Only eleven of the commentaries on Upanishads by Shankara pass these and the many other critical tests. One more is doubtful – some parts may be by him.

As to other texts, Shankara is believed to have written commentaries on the Brahma-sutra, which was a systematization of

Upanishadic thought, on the Gita, on the Gaudapada verses attached to the Māndūkya Upanishad, on the Chapter of the Self in the Apastamba Law-book, and (a recent discovery) on the Yoga sutras of Patanjali. The rest of the seventy-odd commentaries attributed to him are less well attested, and some are certainly spurious.

Of the 110 independent treatises, the anthology of his verse and prose called ‘The Thousand Teachings’ is best authenticated, though the greater part of the manuscripts so far analysed omit the prose sections altogether. Perhaps another dozen of the treatises may well be by him, but this leaves nearly a hundred which are doubtful, and some of them must be later than Shankara.

In the same way many of the short philosophical, mystical or devotional poems contain things which Shankara probably would not or could not have written. But the genuine ones have been immensely influential, and some of the others also are masterpieces, though not by Shankara.
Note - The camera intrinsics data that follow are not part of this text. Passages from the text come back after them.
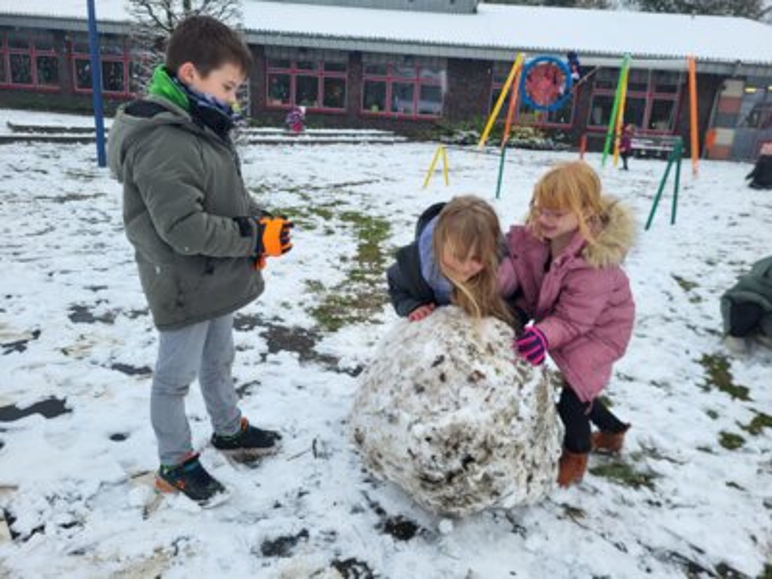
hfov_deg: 67.3
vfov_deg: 53.1
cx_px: 386
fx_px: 580
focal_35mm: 26
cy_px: 290
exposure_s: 1/588
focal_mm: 5.4
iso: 40
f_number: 1.8
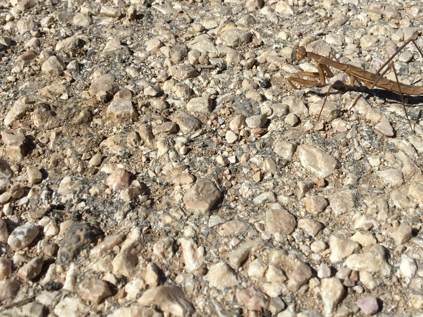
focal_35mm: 38
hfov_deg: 48.9
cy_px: 175
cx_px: 228
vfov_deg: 37.7
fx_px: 464
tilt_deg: -53.0
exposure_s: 1/3401
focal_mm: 3.3
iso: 25
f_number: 2.4
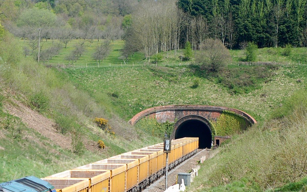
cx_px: 52
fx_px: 1715
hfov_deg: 10.2
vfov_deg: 6.4
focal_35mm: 205
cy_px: 143
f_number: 5.6
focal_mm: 70
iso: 250
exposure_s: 1/800
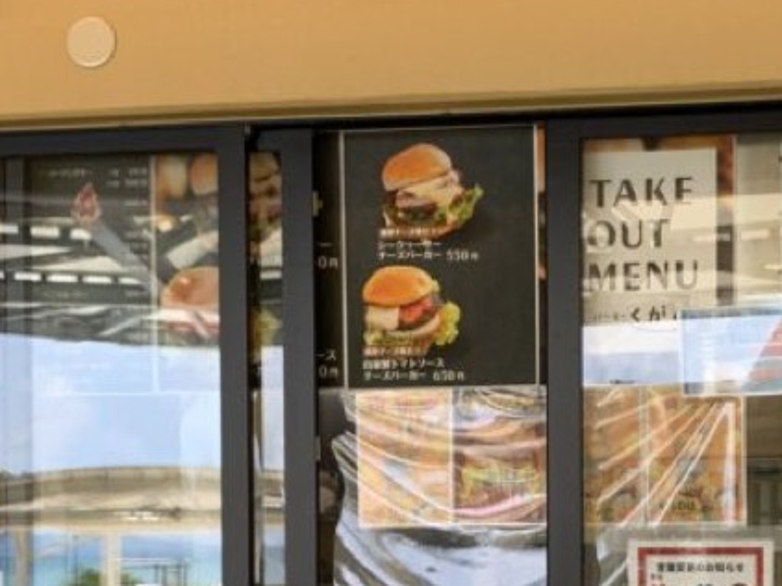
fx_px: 1671
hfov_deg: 25.8
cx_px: 637
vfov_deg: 19.4
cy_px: 571
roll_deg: -0.9
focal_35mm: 74
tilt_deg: -1.3
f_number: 1.8
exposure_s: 1/145
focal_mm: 4.25
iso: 25
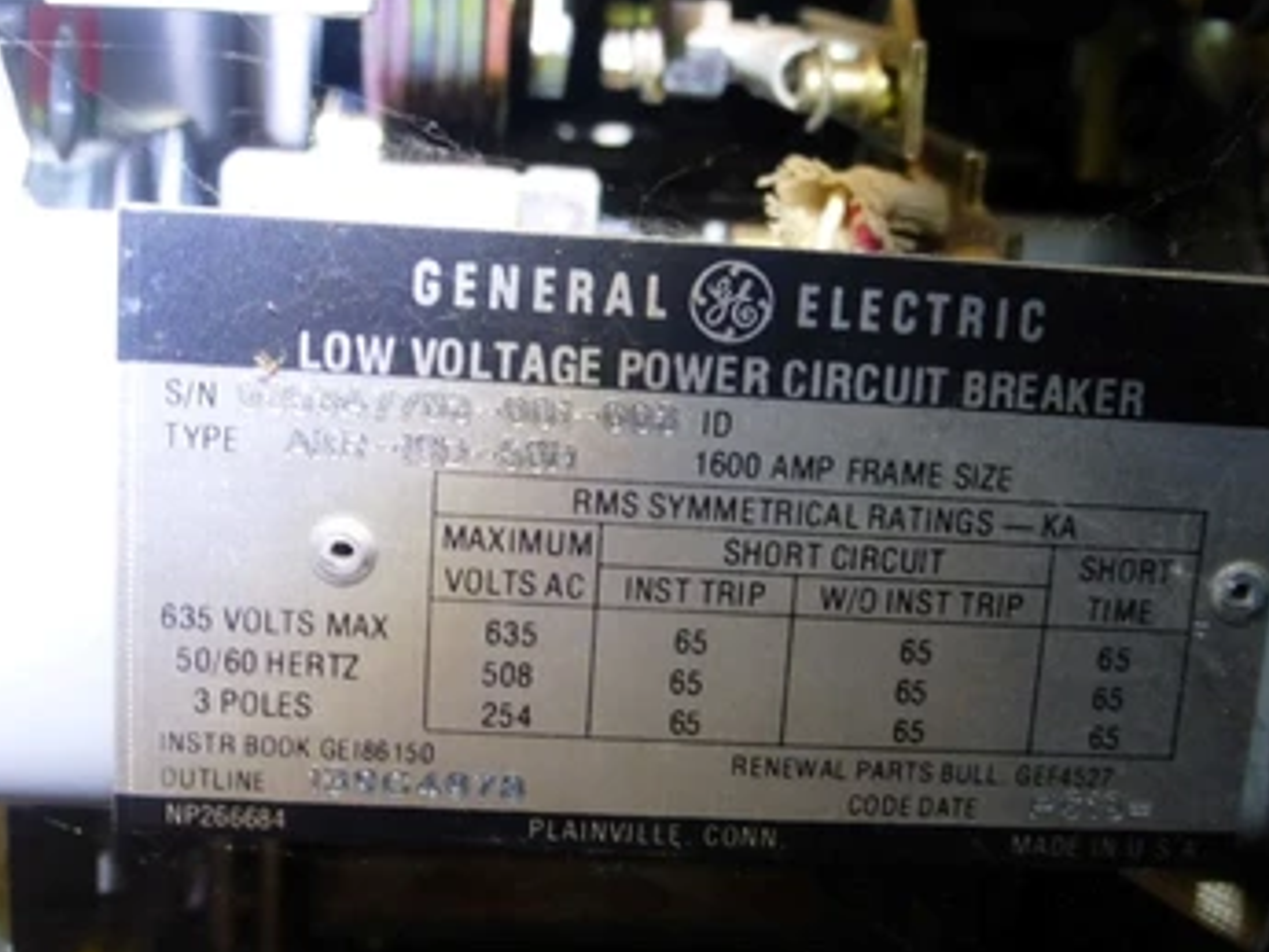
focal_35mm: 51
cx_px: 692
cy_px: 445
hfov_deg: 37.5
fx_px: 1870
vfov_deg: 28.6
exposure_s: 1/8
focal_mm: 7.9
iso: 400
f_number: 4.1
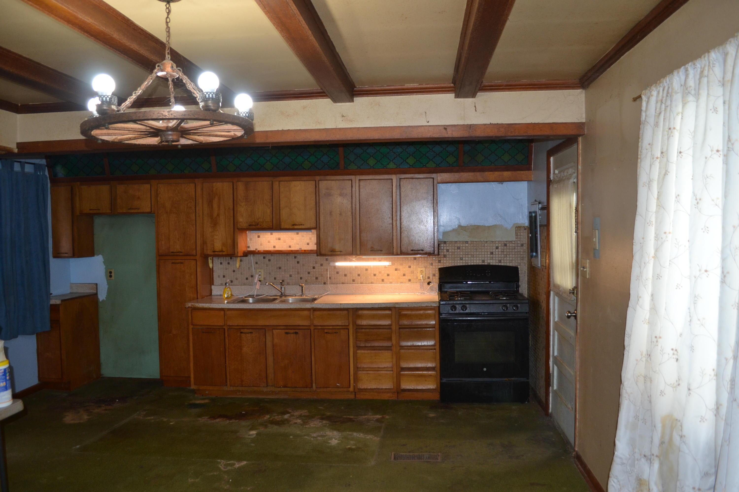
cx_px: 370
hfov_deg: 67.4
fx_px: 554
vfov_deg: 47.9
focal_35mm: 27
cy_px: 246
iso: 400
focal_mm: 18
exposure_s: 1/60
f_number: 4
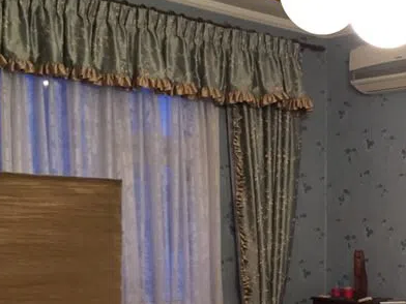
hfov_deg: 25.5
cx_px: 439
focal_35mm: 71
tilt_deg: -6.0
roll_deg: -0.9
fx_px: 833
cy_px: 317
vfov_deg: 20.0
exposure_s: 1/25
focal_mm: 4.15
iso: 320
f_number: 2.2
In all this it has to be remembered that the present-day critical analysis is based on only the material now available. There may be new discoveries which will upset some of the present assumptions. For example, just over twenty years ago a commentary by Shankara on the Yoga sutras of Patanjali was discovered which passes all the critical tests. This was a great surprise to scholars who had considered Shankara merely as a philosopher; because they themselves had no confidence in the genuineness of yoga practice, they assumed that Shankara would have had no interest in it either, ignoring the many passages on yoga practice in his Gita commentary.
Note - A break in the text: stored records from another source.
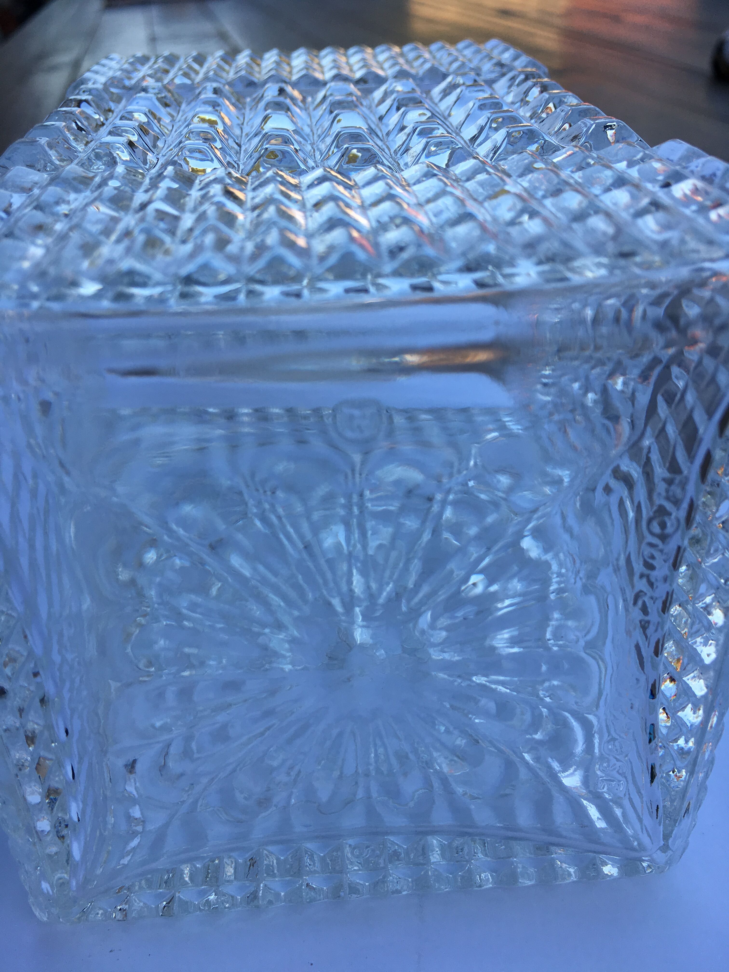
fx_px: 814
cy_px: 486
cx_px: 364
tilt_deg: -31.8
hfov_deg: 48.2
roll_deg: +1.5
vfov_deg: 61.7
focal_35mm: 29
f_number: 2.2
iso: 25
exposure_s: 1/422
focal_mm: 4.15
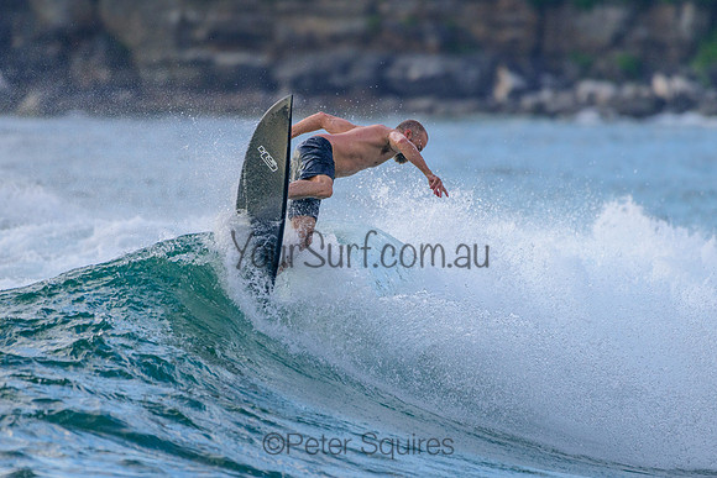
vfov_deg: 2.2
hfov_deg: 3.4
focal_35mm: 613
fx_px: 12214
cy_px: 228
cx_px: 352
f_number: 5.6
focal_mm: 500
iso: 560
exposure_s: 1/2000
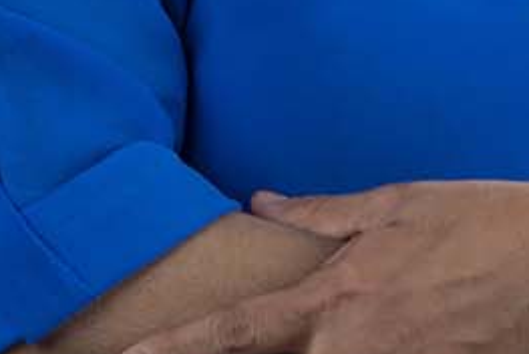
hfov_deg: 3.6
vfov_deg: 2.4
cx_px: 380
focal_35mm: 574
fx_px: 8444
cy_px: 183
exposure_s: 1/250
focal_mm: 105
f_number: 9
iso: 100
Again, Shankara had access to Upanishads which are no longer extant. In his commentary on Brahma-sutra III.2.18, he quotes, from some Upanishad which he does not name, how Bashkalin asked Bahva to teach him Brahman.
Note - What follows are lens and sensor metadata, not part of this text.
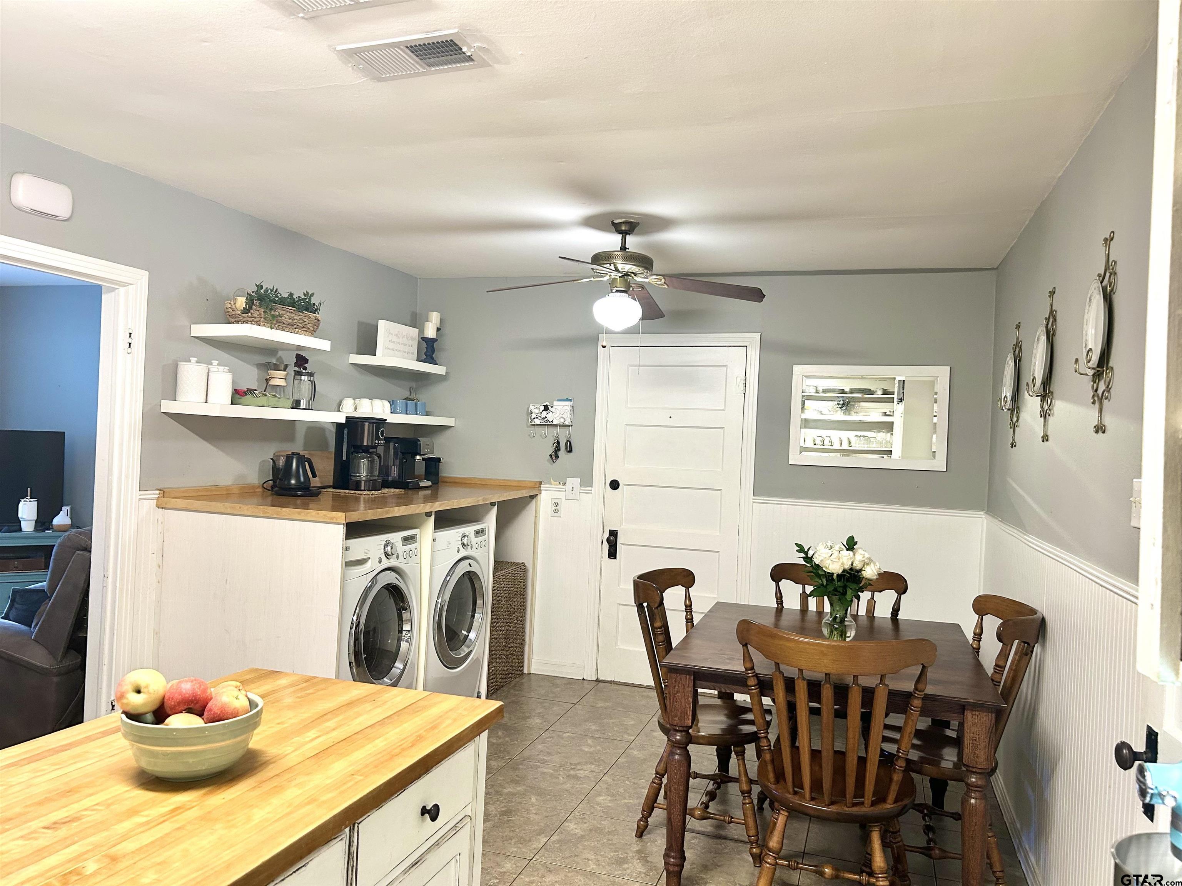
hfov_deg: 67.3
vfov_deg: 53.1
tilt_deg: +0.8
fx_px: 888
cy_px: 443
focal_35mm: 26
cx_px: 591
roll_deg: -1.6
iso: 160
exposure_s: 1/60
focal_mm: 5.7
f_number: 1.5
He asked, ‘Teach me, sire,’ and the other became silent.
When he asked a second and a third time, he replied, ‘I do
teach you, but you do not realize it. Silent is this Self.’

No such passage appears in any Upanishad which is available today, and the text must have disappeared.

Still more interesting is the case where Shankara gives a commentary on Upanishadic verses whose original had already disappeared by his own time. These verses have been preserved in the Chapter of the Self in the ancient Apastamba Law-book. The Law-book is in prose, but there are verses here and there, and in a number of places some of the verses are expressly stated to have been taken from another source by being introduced by some such phrase as ‘Now we quote’. (The editorial ‘we’ occurs in several places in the Law-book.) The Chapter of the Self, as it is now called, comes in the eighth and ninth sections of the first part. (When considered as a separate work, the sutras are numbered from 1 to 14; in the original the reference is 1.8.22. 1-8 and 1.8.25.1-6.)

Shankara says in his commentary that they must come from some Upanishadic source which he cannot or does not identify. But he regards them as important, and in various places in his writings he quotes from the Chapter of the Self. In his Brahma- sutra commentary (2.1.1) he quotes the verse, ‘From him the bodies all come forth, be is the root, eternal, he is constant’ and in his Thousand Teachings (2.1.58), the verse ‘Each and every living being is the city belonging to the one lying at rest in the cave’. Several times in commentaries he quotes the sutra ‘Than attainment of the Self, there is nothing higher’, and he para-phrases it again and again in the verses of his Thousand Teachings.

The Law-book is now the only source for these texts; Shankara’s short commentary on them (which has not to my knowledge been translated before) is one of the few which passes all the tests of authenticity. The doctrine is closely connected with that set out in his Gita commentary, and it will be summarized in the next chapter, before the translation is given.